Data items
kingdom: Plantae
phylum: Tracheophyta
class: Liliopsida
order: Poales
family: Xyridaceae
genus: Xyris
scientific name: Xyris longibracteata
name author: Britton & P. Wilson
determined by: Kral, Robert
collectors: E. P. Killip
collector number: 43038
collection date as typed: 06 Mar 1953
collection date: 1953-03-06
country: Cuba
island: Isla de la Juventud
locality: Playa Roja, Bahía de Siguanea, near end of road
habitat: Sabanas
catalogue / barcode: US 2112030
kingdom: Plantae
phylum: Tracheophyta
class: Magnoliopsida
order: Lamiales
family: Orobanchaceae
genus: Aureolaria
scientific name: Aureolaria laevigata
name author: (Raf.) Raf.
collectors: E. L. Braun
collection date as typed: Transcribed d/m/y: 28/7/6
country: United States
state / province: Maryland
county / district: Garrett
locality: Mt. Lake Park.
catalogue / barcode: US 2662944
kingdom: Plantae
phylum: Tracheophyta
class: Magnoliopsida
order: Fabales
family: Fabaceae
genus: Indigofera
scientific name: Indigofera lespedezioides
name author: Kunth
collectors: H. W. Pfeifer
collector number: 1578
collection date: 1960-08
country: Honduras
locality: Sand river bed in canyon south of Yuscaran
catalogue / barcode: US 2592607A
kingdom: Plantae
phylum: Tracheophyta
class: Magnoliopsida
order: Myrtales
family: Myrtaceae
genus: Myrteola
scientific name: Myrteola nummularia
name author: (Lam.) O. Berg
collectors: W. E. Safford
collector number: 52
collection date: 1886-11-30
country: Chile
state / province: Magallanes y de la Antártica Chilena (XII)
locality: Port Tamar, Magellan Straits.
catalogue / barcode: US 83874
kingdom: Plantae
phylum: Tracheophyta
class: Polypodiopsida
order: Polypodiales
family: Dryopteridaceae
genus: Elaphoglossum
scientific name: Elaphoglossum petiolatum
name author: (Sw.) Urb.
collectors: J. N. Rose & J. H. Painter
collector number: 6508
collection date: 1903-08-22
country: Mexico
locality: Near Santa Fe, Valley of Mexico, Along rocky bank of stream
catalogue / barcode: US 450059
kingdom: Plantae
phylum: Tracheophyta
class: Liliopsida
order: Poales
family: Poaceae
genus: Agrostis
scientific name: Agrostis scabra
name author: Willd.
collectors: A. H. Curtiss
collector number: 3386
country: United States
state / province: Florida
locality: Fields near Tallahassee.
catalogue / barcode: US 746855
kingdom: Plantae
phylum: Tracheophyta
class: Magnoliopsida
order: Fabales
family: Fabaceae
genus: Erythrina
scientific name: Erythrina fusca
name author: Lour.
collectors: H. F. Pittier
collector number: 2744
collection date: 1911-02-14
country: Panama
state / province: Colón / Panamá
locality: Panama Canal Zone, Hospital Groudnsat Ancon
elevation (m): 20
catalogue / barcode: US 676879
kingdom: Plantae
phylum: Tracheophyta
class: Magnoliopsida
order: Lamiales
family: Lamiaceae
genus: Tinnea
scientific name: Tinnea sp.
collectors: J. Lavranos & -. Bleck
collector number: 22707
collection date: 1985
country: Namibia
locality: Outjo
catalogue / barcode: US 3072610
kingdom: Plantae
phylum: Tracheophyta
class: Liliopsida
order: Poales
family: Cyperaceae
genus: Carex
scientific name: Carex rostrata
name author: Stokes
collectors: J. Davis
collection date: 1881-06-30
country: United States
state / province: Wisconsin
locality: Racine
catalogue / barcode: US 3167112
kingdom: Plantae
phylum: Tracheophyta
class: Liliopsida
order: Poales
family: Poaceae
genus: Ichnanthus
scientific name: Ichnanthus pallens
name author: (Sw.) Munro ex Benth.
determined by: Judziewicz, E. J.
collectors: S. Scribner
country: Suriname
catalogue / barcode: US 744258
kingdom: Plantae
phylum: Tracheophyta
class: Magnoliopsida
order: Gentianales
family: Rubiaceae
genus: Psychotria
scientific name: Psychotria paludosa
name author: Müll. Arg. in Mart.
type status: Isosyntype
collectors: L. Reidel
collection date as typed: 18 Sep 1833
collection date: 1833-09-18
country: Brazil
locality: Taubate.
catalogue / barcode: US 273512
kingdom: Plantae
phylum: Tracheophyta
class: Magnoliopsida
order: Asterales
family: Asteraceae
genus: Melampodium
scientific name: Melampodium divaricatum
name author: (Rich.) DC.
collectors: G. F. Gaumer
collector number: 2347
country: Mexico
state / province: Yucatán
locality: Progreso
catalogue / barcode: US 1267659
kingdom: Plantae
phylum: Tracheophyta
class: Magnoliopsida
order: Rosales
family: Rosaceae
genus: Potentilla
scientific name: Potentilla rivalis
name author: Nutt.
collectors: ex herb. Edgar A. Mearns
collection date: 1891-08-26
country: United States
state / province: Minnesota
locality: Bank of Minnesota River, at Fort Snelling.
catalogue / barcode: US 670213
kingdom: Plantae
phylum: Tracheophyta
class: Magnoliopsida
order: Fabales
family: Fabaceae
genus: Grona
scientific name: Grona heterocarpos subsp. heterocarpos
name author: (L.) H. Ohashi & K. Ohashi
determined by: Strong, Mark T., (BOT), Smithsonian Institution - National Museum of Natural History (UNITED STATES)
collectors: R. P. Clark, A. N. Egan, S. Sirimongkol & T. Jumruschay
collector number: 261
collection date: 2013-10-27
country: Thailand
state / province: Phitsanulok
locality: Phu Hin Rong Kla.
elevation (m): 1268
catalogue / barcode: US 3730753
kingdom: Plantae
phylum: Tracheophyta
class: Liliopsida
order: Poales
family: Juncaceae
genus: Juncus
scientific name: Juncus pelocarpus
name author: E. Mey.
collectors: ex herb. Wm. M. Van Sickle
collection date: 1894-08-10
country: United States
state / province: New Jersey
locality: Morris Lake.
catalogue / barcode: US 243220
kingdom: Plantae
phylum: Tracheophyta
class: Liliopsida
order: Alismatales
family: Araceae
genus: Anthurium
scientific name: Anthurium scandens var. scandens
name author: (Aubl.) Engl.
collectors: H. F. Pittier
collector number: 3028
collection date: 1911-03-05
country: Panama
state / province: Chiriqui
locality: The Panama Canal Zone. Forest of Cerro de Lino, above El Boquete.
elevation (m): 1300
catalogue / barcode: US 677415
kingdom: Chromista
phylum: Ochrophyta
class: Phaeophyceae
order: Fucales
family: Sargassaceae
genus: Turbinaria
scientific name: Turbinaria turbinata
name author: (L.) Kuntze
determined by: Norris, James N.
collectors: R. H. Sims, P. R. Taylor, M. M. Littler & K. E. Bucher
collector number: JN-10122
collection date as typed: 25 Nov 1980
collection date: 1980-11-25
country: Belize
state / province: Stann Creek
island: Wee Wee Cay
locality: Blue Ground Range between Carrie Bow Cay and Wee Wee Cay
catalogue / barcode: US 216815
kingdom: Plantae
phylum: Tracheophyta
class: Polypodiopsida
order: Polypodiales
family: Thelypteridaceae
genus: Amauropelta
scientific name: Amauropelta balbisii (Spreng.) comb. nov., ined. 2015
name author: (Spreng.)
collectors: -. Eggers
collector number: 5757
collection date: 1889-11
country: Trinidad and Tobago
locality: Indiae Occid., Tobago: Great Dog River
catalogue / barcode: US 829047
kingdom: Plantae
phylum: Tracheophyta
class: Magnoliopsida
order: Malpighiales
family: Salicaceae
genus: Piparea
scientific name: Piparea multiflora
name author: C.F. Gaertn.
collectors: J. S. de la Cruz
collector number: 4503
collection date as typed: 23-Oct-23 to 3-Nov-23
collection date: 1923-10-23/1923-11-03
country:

### THE EXERCISE
Rewrite all of the data above as a single numbered list with one line per entry, leaving out any blank lines.

### SOLUTION TO THE PROBLEM
1. kingdom: Plantae
2. phylum: Tracheophyta
3. class: Liliopsida
4. order: Poales
5. family: Xyridaceae
6. genus: Xyris
7. scientific name: Xyris longibracteata
8. name author: Britton & P. Wilson
9. determined by: Kral, Robert
10. collectors: E. P. Killip
11. collector number: 43038
12. collection date as typed: 06 Mar 1953
13. collection date: 1953-03-06
14. country: Cuba
15. island: Isla de la Juventud
16. locality: Playa Roja, Bahía de Siguanea, near end of road
17. habitat: Sabanas
18. catalogue / barcode: US 2112030
19. kingdom: Plantae
20. phylum: Tracheophyta
21. class: Magnoliopsida
22. order: Lamiales
23. family: Orobanchaceae
24. genus: Aureolaria
25. scientific name: Aureolaria laevigata
26. name author: (Raf.) Raf.
27. collectors: E. L. Braun
28. collection date as typed: Transcribed d/m/y: 28/7/6
29. country: United States
30. state / province: Maryland
31. county / district: Garrett
32. locality: Mt. Lake Park.
33. catalogue / barcode: US 2662944
34. kingdom: Plantae
35. phylum: Tracheophyta
36. class: Magnoliopsida
37. order: Fabales
38. family: Fabaceae
39. genus: Indigofera
40. scientific name: Indigofera lespedezioides
41. name author: Kunth
42. collectors: H. W. Pfeifer
43. collector number: 1578
44. collection date: 1960-08
45. country: Honduras
46. locality: Sand river bed in canyon south of Yuscaran
47. catalogue / barcode: US 2592607A
48. kingdom: Plantae
49. phylum: Tracheophyta
50. class: Magnoliopsida
51. order: Myrtales
52. family: Myrtaceae
53. genus: Myrteola
54. scientific name: Myrteola nummularia
55. name author: (Lam.) O. Berg
56. collectors: W. E. Safford
57. collector number: 52
58. collection date: 1886-11-30
59. country: Chile
60. state / province: Magallanes y de la Antártica Chilena (XII)
61. locality: Port Tamar, Magellan Straits.
62. catalogue / barcode: US 83874
63. kingdom: Plantae
64. phylum: Tracheophyta
65. class: Polypodiopsida
66. order: Polypodiales
67. family: Dryopteridaceae
68. genus: Elaphoglossum
69. scientific name: Elaphoglossum petiolatum
70. name author: (Sw.) Urb.
71. collectors: J. N. Rose & J. H. Painter
72. collector number: 6508
73. collection date: 1903-08-22
74. country: Mexico
75. locality: Near Santa Fe, Valley of Mexico, Along rocky bank of stream
76. catalogue / barcode: US 450059
77. kingdom: Plantae
78. phylum: Tracheophyta
79. class: Liliopsida
80. order: Poales
81. family: Poaceae
82. genus: Agrostis
83. scientific name: Agrostis scabra
84. name author: Willd.
85. collectors: A. H. Curtiss
86. collector number: 3386
87. country: United States
88. state / province: Florida
89. locality: Fields near Tallahassee.
90. catalogue / barcode: US 746855
91. kingdom: Plantae
92. phylum: Tracheophyta
93. class: Magnoliopsida
94. order: Fabales
95. family: Fabaceae
96. genus: Erythrina
97. scientific name: Erythrina fusca
98. name author: Lour.
99. collectors: H. F. Pittier
100. collector number: 2744
101. collection date: 1911-02-14
102. country: Panama
103. state / province: Colón / Panamá
104. locality: Panama Canal Zone, Hospital Groudnsat Ancon
105. elevation (m): 20
106. catalogue / barcode: US 676879
107. kingdom: Plantae
108. phylum: Tracheophyta
109. class: Magnoliopsida
110. order: Lamiales
111. family: Lamiaceae
112. genus: Tinnea
113. scientific name: Tinnea sp.
114. collectors: J. Lavranos & -. Bleck
115. collector number: 22707
116. collection date: 1985
117. country: Namibia
118. locality: Outjo
119. catalogue / barcode: US 3072610
120. kingdom: Plantae
121. phylum: Tracheophyta
122. class: Liliopsida
123. order: Poales
124. family: Cyperaceae
125. genus: Carex
126. scientific name: Carex rostrata
127. name author: Stokes
128. collectors: J. Davis
129. collection date: 1881-06-30
130. country: United States
131. state / province: Wisconsin
132. locality: Racine
133. catalogue / barcode: US 3167112
134. kingdom: Plantae
135. phylum: Tracheophyta
136. class: Liliopsida
137. order: Poales
138. family: Poaceae
139. genus: Ichnanthus
140. scientific name: Ichnanthus pallens
141. name author: (Sw.) Munro ex Benth.
142. determined by: Judziewicz, E. J.
143. collectors: S. Scribner
144. country: Suriname
145. catalogue / barcode: US 744258
146. kingdom: Plantae
147. phylum: Tracheophyta
148. class: Magnoliopsida
149. order: Gentianales
150. family: Rubiaceae
151. genus: Psychotria
152. scientific name: Psychotria paludosa
153. name author: Müll. Arg. in Mart.
154. type status: Isosyntype
155. collectors: L. Reidel
156. collection date as typed: 18 Sep 1833
157. collection date: 1833-09-18
158. country: Brazil
159. locality: Taubate.
160. catalogue / barcode: US 273512
161. kingdom: Plantae
162. phylum: Tracheophyta
163. class: Magnoliopsida
164. order: Asterales
165. family: Asteraceae
166. genus: Melampodium
167. scientific name: Melampodium divaricatum
168. name author: (Rich.) DC.
169. collectors: G. F. Gaumer
170. collector number: 2347
171. country: Mexico
172. state / province: Yucatán
173. locality: Progreso
174. catalogue / barcode: US 1267659
175. kingdom: Plantae
176. phylum: Tracheophyta
177. class: Magnoliopsida
178. order: Rosales
179. family: Rosaceae
180. genus: Potentilla
181. scientific name: Potentilla rivalis
182. name author: Nutt.
183. collectors: ex herb. Edgar A. Mearns
184. collection date: 1891-08-26
185. country: United States
186. state / province: Minnesota
187. locality: Bank of Minnesota River, at Fort Snelling.
188. catalogue / barcode: US 670213
189. kingdom: Plantae
190. phylum: Tracheophyta
191. class: Magnoliopsida
192. order: Fabales
193. family: Fabaceae
194. genus: Grona
195. scientific name: Grona heterocarpos subsp. heterocarpos
196. name author: (L.) H. Ohashi & K. Ohashi
197. determined by: Strong, Mark T., (BOT), Smithsonian Institution - National Museum of Natural History (UNITED STATES)
198. collectors: R. P. Clark, A. N. Egan, S. Sirimongkol & T. Jumruschay
199. collector number: 261
200. collection date: 2013-10-27
201. country: Thailand
202. state / province: Phitsanulok
203. locality: Phu Hin Rong Kla.
204. elevation (m): 1268
205. catalogue / barcode: US 3730753
206. kingdom: Plantae
207. phylum: Tracheophyta
208. class: Liliopsida
209. order: Poales
210. family: Juncaceae
211. genus: Juncus
212. scientific name: Juncus pelocarpus
213. name author: E. Mey.
214. collectors: ex herb. Wm. M. Van Sickle
215. collection date: 1894-08-10
216. country: United States
217. state / province: New Jersey
218. locality: Morris Lake.
219. catalogue / barcode: US 243220
220. kingdom: Plantae
221. phylum: Tracheophyta
222. class: Liliopsida
223. order: Alismatales
224. family: Araceae
225. genus: Anthurium
226. scientific name: Anthurium scandens var. scandens
227. name author: (Aubl.) Engl.
228. collectors: H. F. Pittier
229. collector number: 3028
230. collection date: 1911-03-05
231. country: Panama
232. state / province: Chiriqui
233. locality: The Panama Canal Zone. Forest of Cerro de Lino, above El Boquete.
234. elevation (m): 1300
235. catalogue / barcode: US 677415
236. kingdom: Chromista
237. phylum: Ochrophyta
238. class: Phaeophyceae
239. order: Fucales
240. family: Sargassaceae
241. genus: Turbinaria
242. scientific name: Turbinaria turbinata
243. name author: (L.) Kuntze
244. determined by: Norris, James N.
245. collectors: R. H. Sims, P. R. Taylor, M. M. Littler & K. E. Bucher
246. collector number: JN-10122
247. collection date as typed: 25 Nov 1980
248. collection date: 1980-11-25
249. country: Belize
250. state / province: Stann Creek
251. island: Wee Wee Cay
252. locality: Blue Ground Range between Carrie Bow Cay and Wee Wee Cay
253. catalogue / barcode: US 216815
254. kingdom: Plantae
255. phylum: Tracheophyta
256. class: Polypodiopsida
257. order: Polypodiales
258. family: Thelypteridaceae
259. genus: Amauropelta
260. scientific name: Amauropelta balbisii (Spreng.) comb. nov., ined. 2015
261. name author: (Spreng.)
262. collectors: -. Eggers
263. collector number: 5757
264. collection date: 1889-11
265. country: Trinidad and Tobago
266. locality: Indiae Occid., Tobago: Great Dog River
267. catalogue / barcode: US 829047
268. kingdom: Plantae
269. phylum: Tracheophyta
270. class: Magnoliopsida
271. order: Malpighiales
272. family: Salicaceae
273. genus: Piparea
274. scientific name: Piparea multiflora
275. name author: C.F. Gaertn.
276. collectors: J. S. de la Cruz
277. collector number: 4503
278. collection date as typed: 23-Oct-23 to 3-Nov-23
279. collection date: 1923-10-23/1923-11-03
280. country:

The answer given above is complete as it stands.